Saved entries
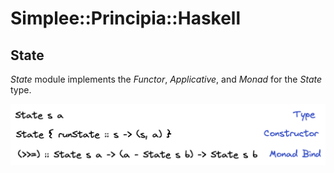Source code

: # Simplee::Principia::Haskell

## State
*State* module implements the *Functor*, *Applicative*, and *Monad* for the *State* type.


![State monad image](./assets/images/state.png "State monad")
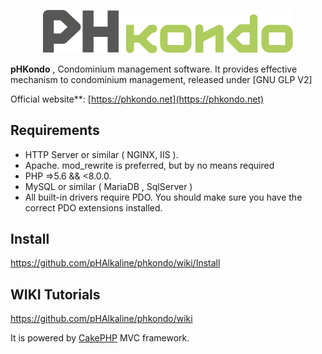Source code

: <p align="center">
  <a href="https://phkondo.net/" target="_blank" >
    <img alt="pHKondo" src="https://raw.githubusercontent.com/pHAlkaline/phkondo/master/app/View/Themed/Phkondo/webroot/img/logo_phkondo_flat.svg" width="400" />
  </a>
</p>



**pHKondo** , Condominium management software. 
It provides effective mechanism to condominium management, released under [GNU GLP V2]

Official website**: [https://phkondo.net](https://phkondo.net)


## Requirements
  * HTTP Server or similar ( NGINX, IIS ).
  * Apache. mod_rewrite is preferred, but by no means required
  * PHP =>5.6 && <8.0.0.
  * MySQL or similar ( MariaDB , SqlServer )
  * All built-in drivers require PDO. You should make sure you have the correct PDO extensions installed.


## Install
https://github.com/pHAlkaline/phkondo/wiki/Install

## WIKI Tutorials
https://github.com/pHAlkaline/phkondo/wiki


It is powered by [CakePHP](http://cakephp.org) MVC framework.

## Task prompt
An exact copy of all the lines above is required, with the pictures removed.

## Answer for the task
Source code

: # Simplee::Principia::Haskell

## State
*State* module implements the *Functor*, *Applicative*, and *Monad* for the *State* type.


![State monad image](./assets/images/state.png "State monad")
Source code

: <p align="center">
  <a href="https://phkondo.net/" target="_blank" >
    <img alt="pHKondo" src="https://raw.githubusercontent.com/pHAlkaline/phkondo/master/app/View/Themed/Phkondo/webroot/img/logo_phkondo_flat.svg" width="400" />
  </a>
</p>



**pHKondo** , Condominium management software. 
It provides effective mechanism to condominium management, released under [GNU GLP V2]

Official website**: [https://phkondo.net](https://phkondo.net)


## Requirements
  * HTTP Server or similar ( NGINX, IIS ).
  * Apache. mod_rewrite is preferred, but by no means required
  * PHP =>5.6 && <8.0.0.
  * MySQL or similar ( MariaDB , SqlServer )
  * All built-in drivers require PDO. You should make sure you have the correct PDO extensions installed.


## Install
https://github.com/pHAlkaline/phkondo/wiki/Install

## WIKI Tutorials
https://github.com/pHAlkaline/phkondo/wiki


It is powered by [CakePHP](http://cakephp.org) MVC framework.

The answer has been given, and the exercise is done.